Promises, Predictions, and Pitfalls
A long-awaited date in healthcare data exchange has arrived: the ONC’s new information blocking guidelines went into effect today, October 6. Chilmark Analyst Fatma Niang wrote a domain monitor on this subject (available to subscribers of the Chilmark Advisory Service), but in brief, most healthcare entities will now be required to provide various patient data when requested.

There are notable exceptions to this, as outlined by the ONC itself, but there is little doubt that this rule will cause some turmoil in the industry. How will patients, providers, and healthcare itself be affected? There’s a wide range of predictions amidst every emotion from panic to elation. What will truly emerge when the smoke (and inevitable litigation) clears? The Chilmark team investigates…and wildly speculates.
Fatma Niang: There is both potential benefit and risk for patients. A coalition of covered entities has coalesced and is pushing back against the deadline. It is unclear how ONC/HHS/OIG will handle post-deadline enforcement in the absence of addressing numerous ambiguities.
Jody Ranck: This could have unintended consequences with academic medical center collaborations and dueling IRBs have different perspectives on whether they should share info for research purposes.
De-identified data are not covered by IB rule, so some have said that it could change dynamics with use of de-identified data. They fear this could lead to use of identifiable electronic health info (EHI) and inadvertently impact privacy and security in some cases.
John Moore: While October 6th should be a day of celebration as patients now have full access to all of their EHI, it is unlikely to be the celebration we hoped for. Resistance to change is rampant among provider orgs, consumer health literacy remains extremely low — EHI without context is worthless if not downright dangerous. Lastly, will patients know how to secure their EHI, especially if it is in the hands of a healthcare app with lax data security and privacy standards? The answer is no. Caveat Emptor.

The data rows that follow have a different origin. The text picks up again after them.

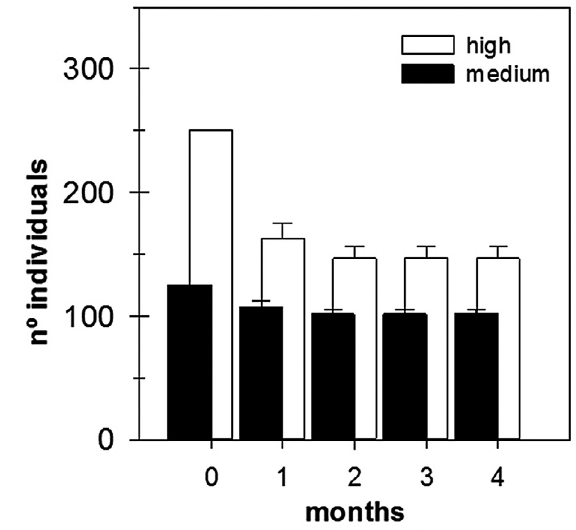
Fig. 6. – Marphysa “sp.” population evolution at high and medium densities for four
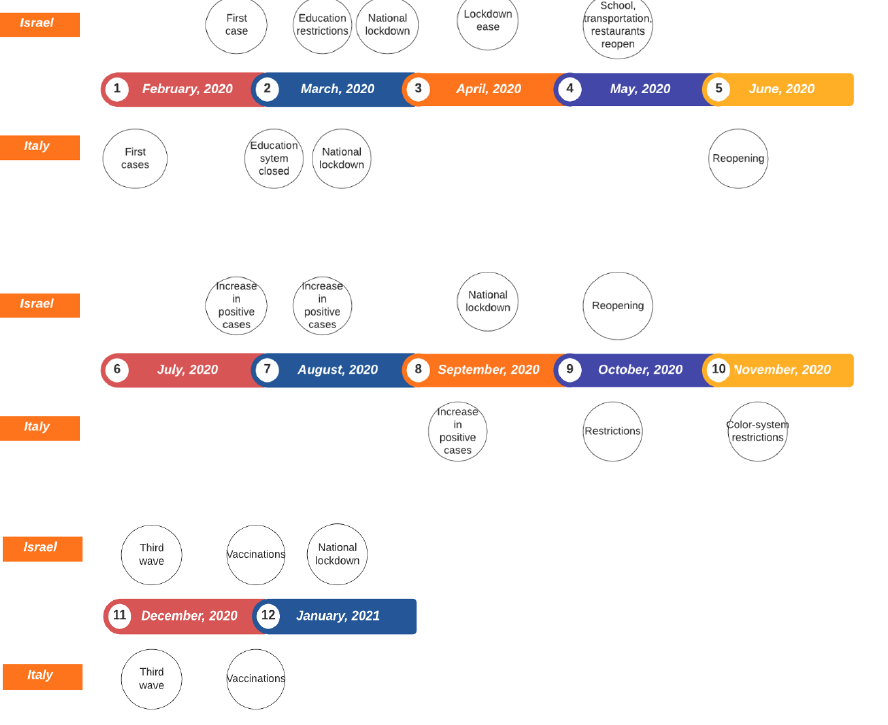
Figure 12. Main pandemic events in Italy and Israel.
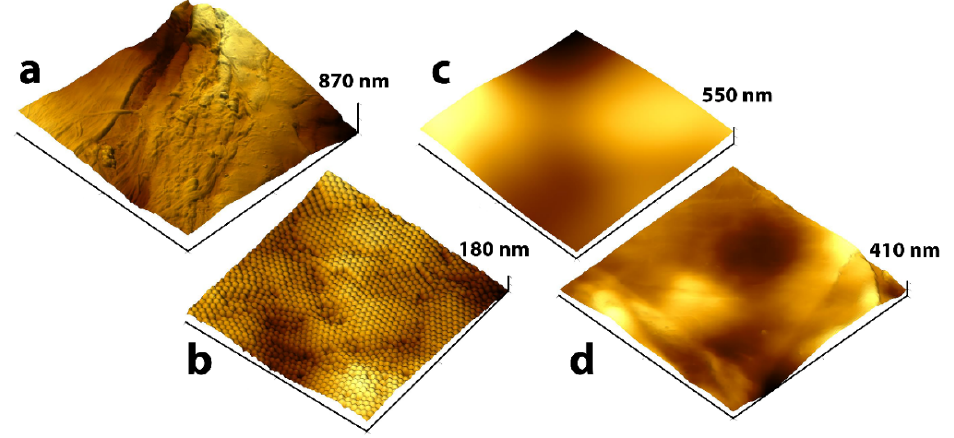
Figure 3. Three-dimensional AFM images of paper surface ( a ) before and ( b–d ) after treatment with pre-coating blends: ( b ) 8% PEVA emulsion, ( c ) 8% PVOH solution, and ( d ) 1% CC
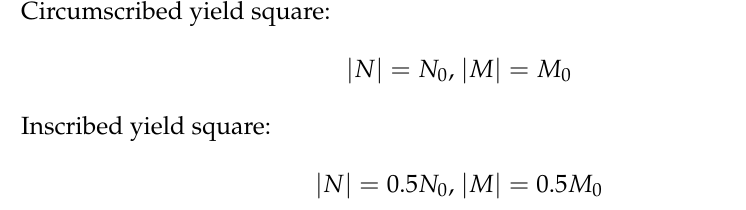
Figure 4. Yield condition between the bending moment and the axial force.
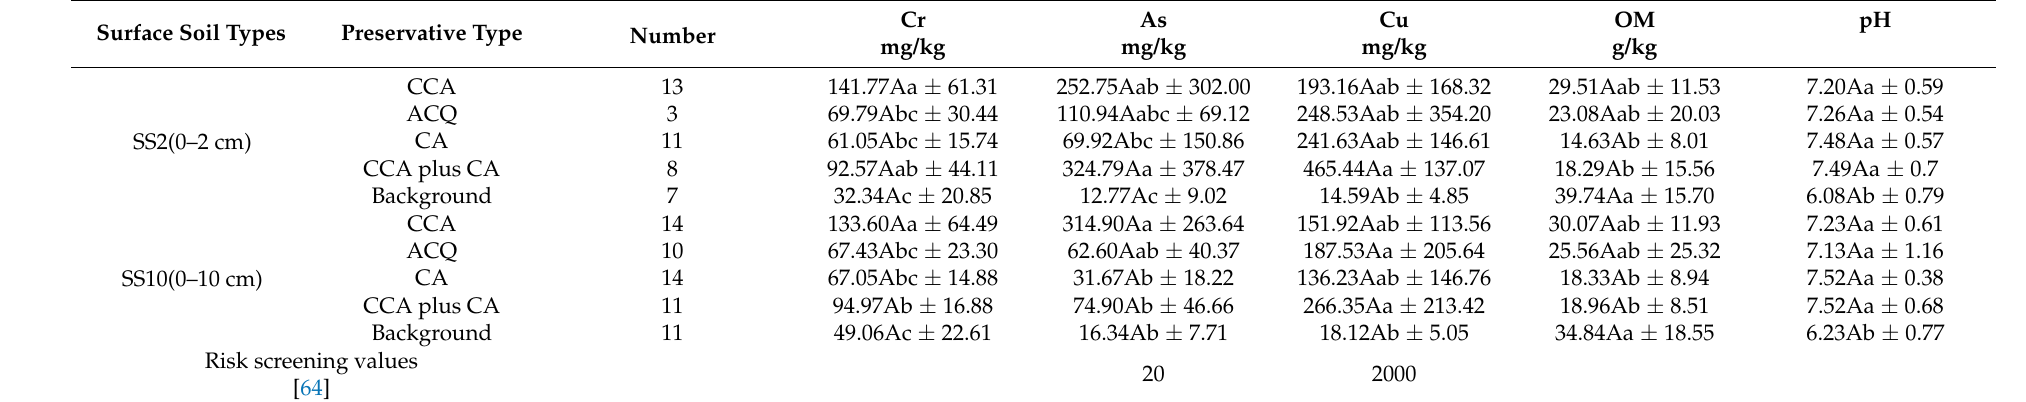
Table 3. Metal(loid)s concentrations in surface soils under boardwalks in the JNNR, Southwest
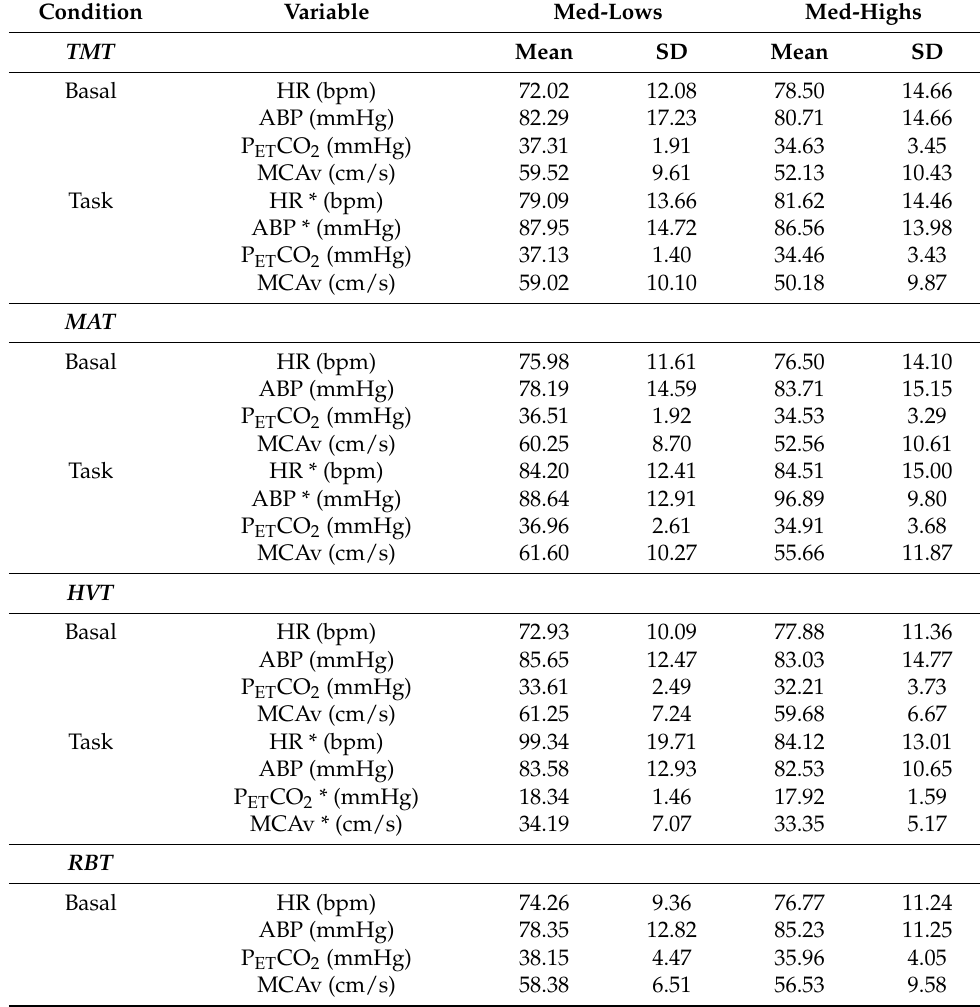
Table 1. Variable mean values and standard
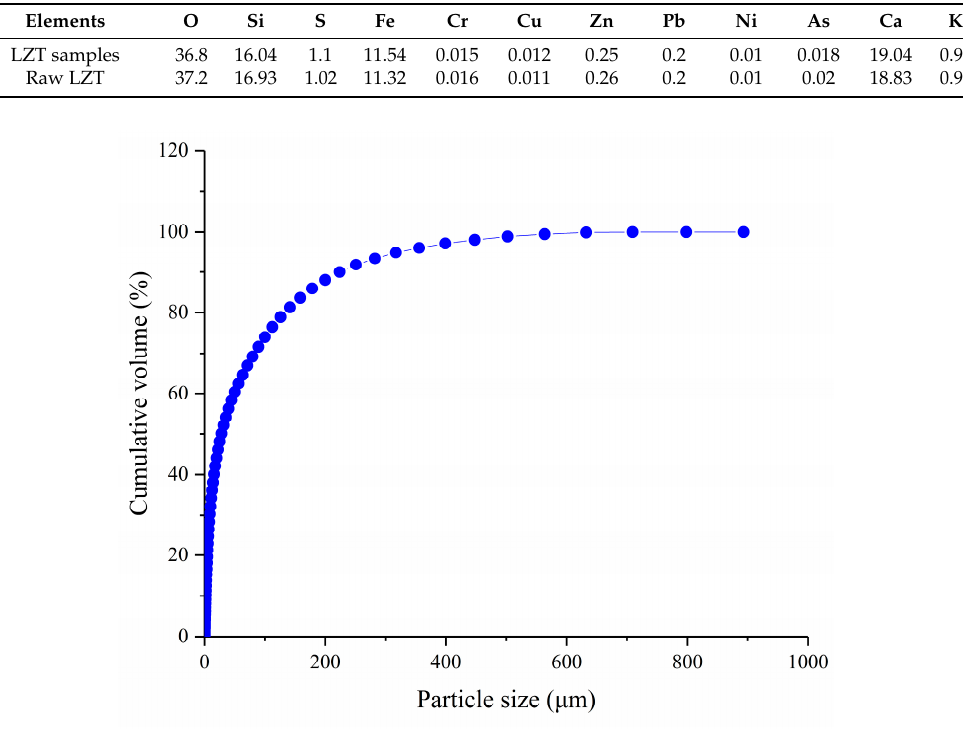
Figure 2. Particle size distribution of lead–zinc tailing (LZT). Table 2. Chemical composition of lead–zinc tailing (LZT) (wt%).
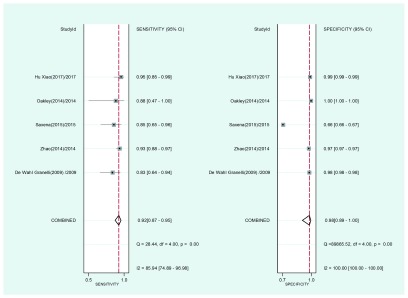
Joint “Forest plot” for sensitivity and specificity for the physical examination with oximetry as a screening test to detect critical congenital heart disease in asymptomatic newborns.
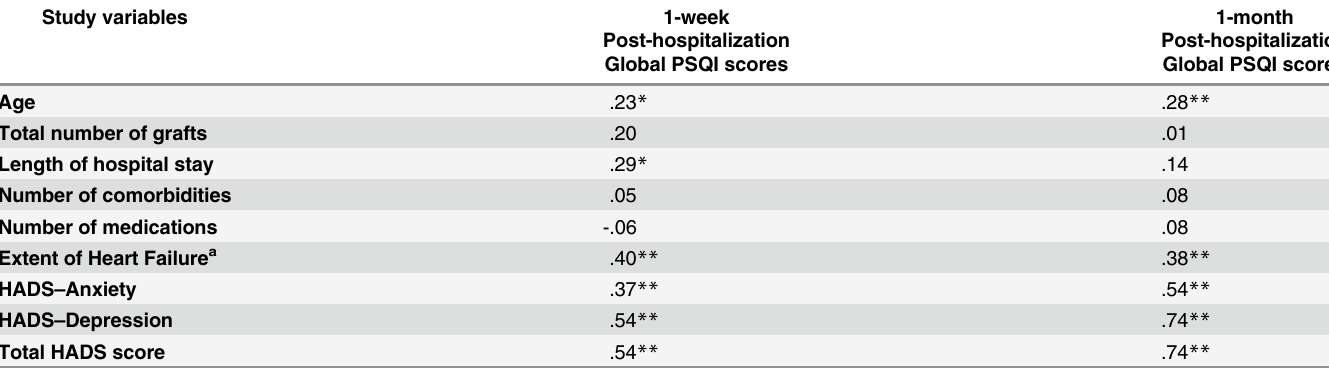
Table 5. Correlations between global PSQI scores and study variables at 1 week and 1 month post-hospitalization ( n =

Elena Iakovleva: Info blocking rule will be a hard blow for providers across all the specialties. While all the docs will have to adjust their documentation habits to fit new transparency requirements, I am eager to see how ethics will evolve in response to higher EHI access. In the past, we observed multiple lawsuits against providers who released history & physical examination (H&P) files with obesity (especially morbid) diagnoses, claiming a direct harm to the diagnosed patient’s mental health. Should we all become less sensitive to our medical data and use it wisely?
My biggest concern lies in mental and behavioral health data — how do we sustainably regulate data access for those patients/caregivers/family? Despite the obvious benefits of data transparency, I am positive we will be facing multiple, ethical challenges down the road.
Lyz Kneeland: The earth shall crack apart, and the demons of data will fly out breathing fire, and roam freely like packs of zombies on Red Bull, consuming anything and everything in their way. Healthcare apps will try to hold humanity hostage, demanding its collective consent to all health data past, present, and future. The artificial intelligence powered robots will rise up and help watch our backs, fighting right alongside of us under the direction of their leader Jody. Together we shall overcome the health apps, until the last of them shudders and takes its final breath before collapsing, dead, onto the burnt earth.
But alas, it is a pyrrhic victory, for the earth is now nothing more than a smoking ball covered in bomb craters and massive forest fires. Most of mankind has been vaporized, and those who remain now live underground. The New U.S. Coalition votes to repeal the 21st Century Cures Act in full, and society returns to pen and paper in lieu of electronic health records for personal health data management. And finally, the stock market plummets, Bitcoin jumps 5000% overnight, web3 replaces the world wide web, and the Chilmark team is voted in as President of the United States.